Initiativen zur Koordinierung können in unterschiedlicher Weise erfolgen und von abgestimmten einseitigen Maßnahmen der Mitgliedstaaten einerseits bis zu gemeinsamen Maßnahmen in Form eines Gemeinschaftsinstruments andererseits reichen. In einigen Fällen kann es für einen Mitgliedstaat ausreichen, etwa durch Änderung innerstaatlicher Vorschriften, einseitig gemeinsam vereinbarte Lösungen umzusetzen, um eine Diskriminierung zu beseitigen. In anderen Fällen kann es vorkommen, dass solche einseitigen Maßnahmen nicht ausreichen, und es sind bilaterale Maßnahmen wie Steuerabkommen oder gemeinsame Maßnahmen in Form eines Gemeinschaftsinstruments erforderlich. Dies gilt insbesondere dann, wenn aufgrund einer fehlenden Abstimmung von Vorschriften einzelner Mitgliedstaaten Fälle von Doppelbesteuerung oder von unbeabsichtigter Nichtbesteuerung entstehen. In bestimmten Bereichen ist es außerdem notwendig, Regelungen zwischen Mitgliedstaaten und Drittländern besser zu koordinieren, insbesondere wenn es darum geht, Steuervermeidung zu verhindern, um die Steuerbemessungsgrundlage der Mitgliedstaaten zu sichern.

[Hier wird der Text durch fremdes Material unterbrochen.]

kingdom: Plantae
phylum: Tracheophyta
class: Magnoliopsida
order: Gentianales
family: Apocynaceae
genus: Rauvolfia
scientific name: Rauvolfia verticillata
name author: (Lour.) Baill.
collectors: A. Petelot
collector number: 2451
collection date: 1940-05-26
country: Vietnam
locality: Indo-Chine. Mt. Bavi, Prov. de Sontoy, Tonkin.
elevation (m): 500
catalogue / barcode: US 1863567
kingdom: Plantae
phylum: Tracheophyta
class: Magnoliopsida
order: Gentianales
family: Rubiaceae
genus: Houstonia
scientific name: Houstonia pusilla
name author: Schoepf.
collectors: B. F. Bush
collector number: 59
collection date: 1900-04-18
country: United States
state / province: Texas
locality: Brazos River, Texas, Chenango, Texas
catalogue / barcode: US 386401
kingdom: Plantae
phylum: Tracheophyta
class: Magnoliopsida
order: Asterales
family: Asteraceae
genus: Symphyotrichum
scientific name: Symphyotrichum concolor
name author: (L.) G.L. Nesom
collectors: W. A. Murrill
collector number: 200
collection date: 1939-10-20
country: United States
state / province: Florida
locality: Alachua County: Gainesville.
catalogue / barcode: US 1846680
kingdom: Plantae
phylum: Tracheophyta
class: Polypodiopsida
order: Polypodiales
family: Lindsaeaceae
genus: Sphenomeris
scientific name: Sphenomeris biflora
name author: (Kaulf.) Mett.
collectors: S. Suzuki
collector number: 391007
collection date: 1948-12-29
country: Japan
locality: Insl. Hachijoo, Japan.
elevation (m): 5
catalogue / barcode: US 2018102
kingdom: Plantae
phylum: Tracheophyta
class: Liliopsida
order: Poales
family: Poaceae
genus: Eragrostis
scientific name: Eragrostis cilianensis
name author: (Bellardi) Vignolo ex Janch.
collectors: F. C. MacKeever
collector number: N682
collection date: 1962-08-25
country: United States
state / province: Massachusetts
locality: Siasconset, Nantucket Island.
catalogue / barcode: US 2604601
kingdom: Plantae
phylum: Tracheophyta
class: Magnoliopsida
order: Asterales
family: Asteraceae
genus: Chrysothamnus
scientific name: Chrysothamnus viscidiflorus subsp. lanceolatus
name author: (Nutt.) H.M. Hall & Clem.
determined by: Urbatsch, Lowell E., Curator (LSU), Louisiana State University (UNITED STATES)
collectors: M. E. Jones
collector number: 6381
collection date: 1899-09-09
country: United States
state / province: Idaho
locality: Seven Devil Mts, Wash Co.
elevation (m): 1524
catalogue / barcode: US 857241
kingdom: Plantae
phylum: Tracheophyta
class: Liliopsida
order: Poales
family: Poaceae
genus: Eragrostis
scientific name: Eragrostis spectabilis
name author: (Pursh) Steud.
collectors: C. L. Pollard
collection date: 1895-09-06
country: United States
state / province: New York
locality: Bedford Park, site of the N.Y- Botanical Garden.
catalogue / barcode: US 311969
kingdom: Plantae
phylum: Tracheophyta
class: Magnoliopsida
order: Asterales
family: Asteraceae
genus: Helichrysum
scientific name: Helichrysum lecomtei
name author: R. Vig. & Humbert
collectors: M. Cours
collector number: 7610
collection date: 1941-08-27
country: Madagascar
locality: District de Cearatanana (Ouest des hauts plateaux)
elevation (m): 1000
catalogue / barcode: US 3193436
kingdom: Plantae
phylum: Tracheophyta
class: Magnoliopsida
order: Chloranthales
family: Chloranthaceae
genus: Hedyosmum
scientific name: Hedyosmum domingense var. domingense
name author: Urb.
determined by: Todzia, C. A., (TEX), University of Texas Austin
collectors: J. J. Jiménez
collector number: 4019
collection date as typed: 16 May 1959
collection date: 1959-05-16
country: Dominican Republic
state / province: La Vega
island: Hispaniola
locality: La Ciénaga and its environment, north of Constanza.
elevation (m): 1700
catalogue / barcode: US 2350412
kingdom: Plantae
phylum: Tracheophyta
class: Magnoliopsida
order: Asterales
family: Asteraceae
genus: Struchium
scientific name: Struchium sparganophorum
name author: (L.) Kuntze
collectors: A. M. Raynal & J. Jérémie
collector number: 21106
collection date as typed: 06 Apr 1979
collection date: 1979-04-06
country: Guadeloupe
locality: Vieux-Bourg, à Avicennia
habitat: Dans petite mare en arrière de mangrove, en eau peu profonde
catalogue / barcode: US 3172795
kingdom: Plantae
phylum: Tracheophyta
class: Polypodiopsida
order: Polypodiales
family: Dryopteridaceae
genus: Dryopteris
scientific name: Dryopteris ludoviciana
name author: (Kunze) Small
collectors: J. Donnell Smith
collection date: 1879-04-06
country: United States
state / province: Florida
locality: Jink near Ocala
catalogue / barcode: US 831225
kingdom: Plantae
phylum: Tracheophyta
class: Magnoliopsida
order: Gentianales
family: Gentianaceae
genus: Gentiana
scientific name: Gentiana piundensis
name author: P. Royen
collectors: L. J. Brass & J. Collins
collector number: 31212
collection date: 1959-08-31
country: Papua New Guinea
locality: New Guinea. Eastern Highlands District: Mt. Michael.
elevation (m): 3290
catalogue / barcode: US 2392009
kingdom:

Ein wichtiges Anliegen der Mitgliedstaaten, insbesondere angesichts der in den letzten Jahren stark gestiegenen Zahl der von Steuerzahlern angestrengten Rechtsstreitigkeiten, ist es, dafür zu sorgen, dass ihre Steuervorschriften den Anforderungen des Gemeinschaftsrechts entsprechen. Durch Unterstützung der Mitgliedstaaten beim Abbau von Diskriminierung dürften solche Initiativen dazu beitragen, die Einhaltung der Pflichten aus dem EG-Vertrag sicherzustellen und die Störungen aufgrund von Rechtsstreitigkeiten auf ein Mindestmaß zu beschränken.

Beseitigung von Diskriminierung und Doppelbesteuerung

Die Beseitigung steuerlicher Diskriminierung ist eine grundlegende Anforderung des Gemeinschaftsrechts. Ein Mitgliedstaat darf grenzübergreifende und einheimische Sachverhalte nur dann unterschiedlich behandeln, wenn dies aufgrund einer unterschiedlichen Situation der betreffenden Steuerzahler gerechtfertigt ist. Im Laufe der Jahre ist deutlich geworden, dass zahlreiche Gesichtspunkte der Rechtsvorschriften der Mitgliedstaaten in Widerspruch zum EG-Vertrag stehen, so u. a. die Vorschriften zur Besteuerung von Vermögenszuwächsen (z. B. Wegzugsbesteuerung), von Dividenden (z. B. Quellensteuern), von Konzernen (z. B. fehlender grenzübergreifender Verlustausgleich), von Betriebsstätten sowie Vorschriften zur Bekämpfung der Steuervermeidung. Dennoch lässt sich - trotz der umfangreichen Rechtsprechung des Europäischen Gerichtshofs (EuGH) zu diesen Fragen - nicht immer ohne Weiteres feststellen, wie die in den Verträgen allgemein formulierten Freiheiten im komplexen Bereich des Steuerrechts umzusetzen sind. Viele dieser Urteile sind erst kürzlich ergangen, die Rechtsprechung entwickelt sich weiter und betrifft in der Regel bestimmte Steuerbestimmungen einzelner Mitgliedstaaten. Es ist nicht immer einfach für Steuerzahler, Steuerbehörden und einzelstaatliche Gerichte, die Auswirkungen von Urteilen voll abzuschätzen oder sie in einen allgemeineren Rahmen einzuordnen.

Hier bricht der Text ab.